How to complete this task:
Going line by line through the records below, count those containing the word "none", then give only the count.

Stored dataset items:
━━━━━━━━━━━━━━━━

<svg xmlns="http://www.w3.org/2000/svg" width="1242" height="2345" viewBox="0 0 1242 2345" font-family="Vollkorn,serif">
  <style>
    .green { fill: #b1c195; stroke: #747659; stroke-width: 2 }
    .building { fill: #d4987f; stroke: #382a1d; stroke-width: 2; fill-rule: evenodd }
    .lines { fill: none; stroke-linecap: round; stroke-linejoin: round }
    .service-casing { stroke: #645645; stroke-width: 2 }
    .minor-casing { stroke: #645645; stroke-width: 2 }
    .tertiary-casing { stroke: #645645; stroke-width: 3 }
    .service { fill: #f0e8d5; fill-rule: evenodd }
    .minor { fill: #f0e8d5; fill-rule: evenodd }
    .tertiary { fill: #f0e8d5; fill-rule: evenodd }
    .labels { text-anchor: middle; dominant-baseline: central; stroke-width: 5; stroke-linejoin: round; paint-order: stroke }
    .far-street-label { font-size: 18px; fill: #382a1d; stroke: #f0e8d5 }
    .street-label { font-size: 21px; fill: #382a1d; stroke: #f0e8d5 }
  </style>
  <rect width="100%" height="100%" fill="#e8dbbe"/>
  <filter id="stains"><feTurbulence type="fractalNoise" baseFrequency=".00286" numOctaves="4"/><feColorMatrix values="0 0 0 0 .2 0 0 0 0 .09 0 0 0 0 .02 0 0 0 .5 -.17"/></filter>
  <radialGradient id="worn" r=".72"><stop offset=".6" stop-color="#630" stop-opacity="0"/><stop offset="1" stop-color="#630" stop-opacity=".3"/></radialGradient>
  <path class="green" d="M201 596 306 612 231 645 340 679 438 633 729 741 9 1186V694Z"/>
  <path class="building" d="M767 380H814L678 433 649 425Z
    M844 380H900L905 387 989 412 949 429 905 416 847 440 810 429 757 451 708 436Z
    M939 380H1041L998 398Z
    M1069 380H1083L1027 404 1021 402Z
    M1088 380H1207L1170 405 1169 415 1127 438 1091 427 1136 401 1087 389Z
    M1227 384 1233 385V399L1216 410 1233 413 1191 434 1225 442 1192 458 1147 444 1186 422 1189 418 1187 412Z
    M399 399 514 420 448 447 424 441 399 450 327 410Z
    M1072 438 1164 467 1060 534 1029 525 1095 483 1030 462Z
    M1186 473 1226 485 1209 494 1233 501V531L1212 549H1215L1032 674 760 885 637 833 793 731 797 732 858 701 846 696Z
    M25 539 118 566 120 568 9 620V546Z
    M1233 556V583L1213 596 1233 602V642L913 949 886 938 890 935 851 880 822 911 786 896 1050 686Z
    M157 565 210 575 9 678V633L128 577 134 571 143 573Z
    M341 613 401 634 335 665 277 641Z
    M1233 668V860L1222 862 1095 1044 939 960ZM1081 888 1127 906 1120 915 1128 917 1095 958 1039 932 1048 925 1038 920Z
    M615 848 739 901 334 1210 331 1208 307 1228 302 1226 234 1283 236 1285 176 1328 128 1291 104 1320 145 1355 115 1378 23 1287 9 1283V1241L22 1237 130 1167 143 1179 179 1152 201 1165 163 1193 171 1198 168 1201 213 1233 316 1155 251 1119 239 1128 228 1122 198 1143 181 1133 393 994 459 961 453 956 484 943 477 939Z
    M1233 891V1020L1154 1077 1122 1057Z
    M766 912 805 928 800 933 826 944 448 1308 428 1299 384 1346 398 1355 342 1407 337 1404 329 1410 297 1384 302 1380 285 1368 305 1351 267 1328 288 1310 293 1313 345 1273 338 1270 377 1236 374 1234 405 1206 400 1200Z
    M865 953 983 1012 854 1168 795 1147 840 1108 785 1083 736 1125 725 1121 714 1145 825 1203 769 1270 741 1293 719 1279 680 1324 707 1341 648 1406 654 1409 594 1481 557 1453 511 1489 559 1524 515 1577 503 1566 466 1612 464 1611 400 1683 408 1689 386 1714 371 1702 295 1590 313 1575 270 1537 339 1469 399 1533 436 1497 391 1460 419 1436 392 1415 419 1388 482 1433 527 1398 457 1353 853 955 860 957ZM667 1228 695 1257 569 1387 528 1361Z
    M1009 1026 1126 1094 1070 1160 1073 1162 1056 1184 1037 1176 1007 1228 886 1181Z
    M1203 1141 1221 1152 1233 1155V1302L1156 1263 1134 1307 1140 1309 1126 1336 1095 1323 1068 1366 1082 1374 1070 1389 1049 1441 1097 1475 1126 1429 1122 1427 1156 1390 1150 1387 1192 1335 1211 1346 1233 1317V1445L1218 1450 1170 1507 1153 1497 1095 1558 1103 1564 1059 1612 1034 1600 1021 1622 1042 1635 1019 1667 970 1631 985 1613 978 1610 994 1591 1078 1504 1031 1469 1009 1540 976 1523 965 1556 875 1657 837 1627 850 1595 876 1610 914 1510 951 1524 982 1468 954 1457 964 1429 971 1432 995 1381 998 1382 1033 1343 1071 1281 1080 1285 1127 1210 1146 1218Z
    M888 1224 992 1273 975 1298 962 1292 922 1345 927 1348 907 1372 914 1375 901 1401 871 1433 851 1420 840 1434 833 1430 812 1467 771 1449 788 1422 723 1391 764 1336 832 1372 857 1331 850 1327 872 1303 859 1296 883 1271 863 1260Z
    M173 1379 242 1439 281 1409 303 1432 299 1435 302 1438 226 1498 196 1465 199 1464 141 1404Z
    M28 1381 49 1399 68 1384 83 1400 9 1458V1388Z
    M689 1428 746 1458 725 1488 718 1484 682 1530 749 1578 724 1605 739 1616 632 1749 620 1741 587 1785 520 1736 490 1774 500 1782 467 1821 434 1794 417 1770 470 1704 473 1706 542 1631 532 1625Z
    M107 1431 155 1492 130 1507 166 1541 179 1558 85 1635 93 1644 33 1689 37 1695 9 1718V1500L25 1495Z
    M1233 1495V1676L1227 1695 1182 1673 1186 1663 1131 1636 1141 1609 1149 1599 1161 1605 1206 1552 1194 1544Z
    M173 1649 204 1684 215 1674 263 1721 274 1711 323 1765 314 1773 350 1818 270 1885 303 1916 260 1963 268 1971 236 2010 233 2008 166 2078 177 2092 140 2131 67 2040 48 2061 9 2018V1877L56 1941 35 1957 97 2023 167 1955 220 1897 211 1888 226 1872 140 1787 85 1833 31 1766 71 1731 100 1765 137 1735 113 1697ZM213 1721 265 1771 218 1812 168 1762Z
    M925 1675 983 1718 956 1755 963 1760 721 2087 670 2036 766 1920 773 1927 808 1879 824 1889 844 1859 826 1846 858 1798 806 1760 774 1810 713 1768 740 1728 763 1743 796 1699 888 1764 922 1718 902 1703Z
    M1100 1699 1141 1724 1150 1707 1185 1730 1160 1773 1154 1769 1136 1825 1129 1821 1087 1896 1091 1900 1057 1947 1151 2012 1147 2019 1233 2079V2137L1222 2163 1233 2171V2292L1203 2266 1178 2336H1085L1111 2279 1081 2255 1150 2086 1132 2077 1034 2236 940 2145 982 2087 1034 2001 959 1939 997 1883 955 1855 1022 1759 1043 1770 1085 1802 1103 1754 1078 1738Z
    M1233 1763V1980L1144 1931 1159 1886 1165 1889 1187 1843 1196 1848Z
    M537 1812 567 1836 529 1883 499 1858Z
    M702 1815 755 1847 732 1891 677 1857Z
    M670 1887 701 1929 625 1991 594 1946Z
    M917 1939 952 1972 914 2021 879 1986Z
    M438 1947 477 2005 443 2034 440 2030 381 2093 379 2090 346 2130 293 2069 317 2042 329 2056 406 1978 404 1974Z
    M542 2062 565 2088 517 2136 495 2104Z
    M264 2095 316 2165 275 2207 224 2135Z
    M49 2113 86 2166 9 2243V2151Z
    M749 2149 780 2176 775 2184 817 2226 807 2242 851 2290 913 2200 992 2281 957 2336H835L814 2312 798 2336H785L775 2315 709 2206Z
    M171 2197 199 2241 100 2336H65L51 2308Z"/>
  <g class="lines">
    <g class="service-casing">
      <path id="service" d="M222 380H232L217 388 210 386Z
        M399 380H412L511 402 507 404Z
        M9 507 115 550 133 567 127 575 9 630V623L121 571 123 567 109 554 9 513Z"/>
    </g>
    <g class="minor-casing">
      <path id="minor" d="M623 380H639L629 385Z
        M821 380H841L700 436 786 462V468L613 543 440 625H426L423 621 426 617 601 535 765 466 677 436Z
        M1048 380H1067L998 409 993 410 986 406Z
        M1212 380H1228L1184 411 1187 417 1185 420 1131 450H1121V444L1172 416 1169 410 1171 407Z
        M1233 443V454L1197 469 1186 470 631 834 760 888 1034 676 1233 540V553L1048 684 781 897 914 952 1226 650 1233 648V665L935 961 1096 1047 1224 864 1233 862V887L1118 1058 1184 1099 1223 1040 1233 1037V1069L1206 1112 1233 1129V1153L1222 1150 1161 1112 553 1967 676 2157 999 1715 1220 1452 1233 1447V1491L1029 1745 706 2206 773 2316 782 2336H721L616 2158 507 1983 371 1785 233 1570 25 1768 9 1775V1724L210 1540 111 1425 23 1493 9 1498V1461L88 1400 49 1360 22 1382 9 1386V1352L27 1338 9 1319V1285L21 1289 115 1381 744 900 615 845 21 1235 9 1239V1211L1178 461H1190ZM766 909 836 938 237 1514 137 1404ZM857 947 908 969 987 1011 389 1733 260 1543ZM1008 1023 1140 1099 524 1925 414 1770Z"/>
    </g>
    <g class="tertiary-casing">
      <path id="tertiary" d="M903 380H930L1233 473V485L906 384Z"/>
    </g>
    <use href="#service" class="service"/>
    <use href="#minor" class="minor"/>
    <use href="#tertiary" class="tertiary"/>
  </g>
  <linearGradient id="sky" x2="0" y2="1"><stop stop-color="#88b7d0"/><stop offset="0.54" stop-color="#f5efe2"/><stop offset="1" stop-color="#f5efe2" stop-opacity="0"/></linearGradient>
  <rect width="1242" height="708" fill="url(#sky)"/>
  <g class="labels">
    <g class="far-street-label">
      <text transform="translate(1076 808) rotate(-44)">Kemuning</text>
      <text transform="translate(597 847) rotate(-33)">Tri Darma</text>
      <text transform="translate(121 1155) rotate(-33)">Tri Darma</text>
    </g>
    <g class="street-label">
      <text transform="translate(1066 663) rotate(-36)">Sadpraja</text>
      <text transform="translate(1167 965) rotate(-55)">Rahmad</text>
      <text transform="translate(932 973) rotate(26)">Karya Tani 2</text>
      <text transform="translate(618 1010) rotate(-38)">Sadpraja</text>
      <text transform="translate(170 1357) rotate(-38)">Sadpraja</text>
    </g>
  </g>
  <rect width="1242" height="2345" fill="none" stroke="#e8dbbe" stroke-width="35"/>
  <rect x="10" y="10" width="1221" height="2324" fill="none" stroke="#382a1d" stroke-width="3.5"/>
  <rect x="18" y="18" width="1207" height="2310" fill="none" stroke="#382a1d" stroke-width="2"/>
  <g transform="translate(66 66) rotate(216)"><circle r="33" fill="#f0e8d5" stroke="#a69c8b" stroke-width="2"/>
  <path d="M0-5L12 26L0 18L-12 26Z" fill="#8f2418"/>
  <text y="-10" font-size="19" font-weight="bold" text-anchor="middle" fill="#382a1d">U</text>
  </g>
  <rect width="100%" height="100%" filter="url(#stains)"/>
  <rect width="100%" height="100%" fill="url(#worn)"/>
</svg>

━━━━━━━━━━━━━━━━

Your solution:
4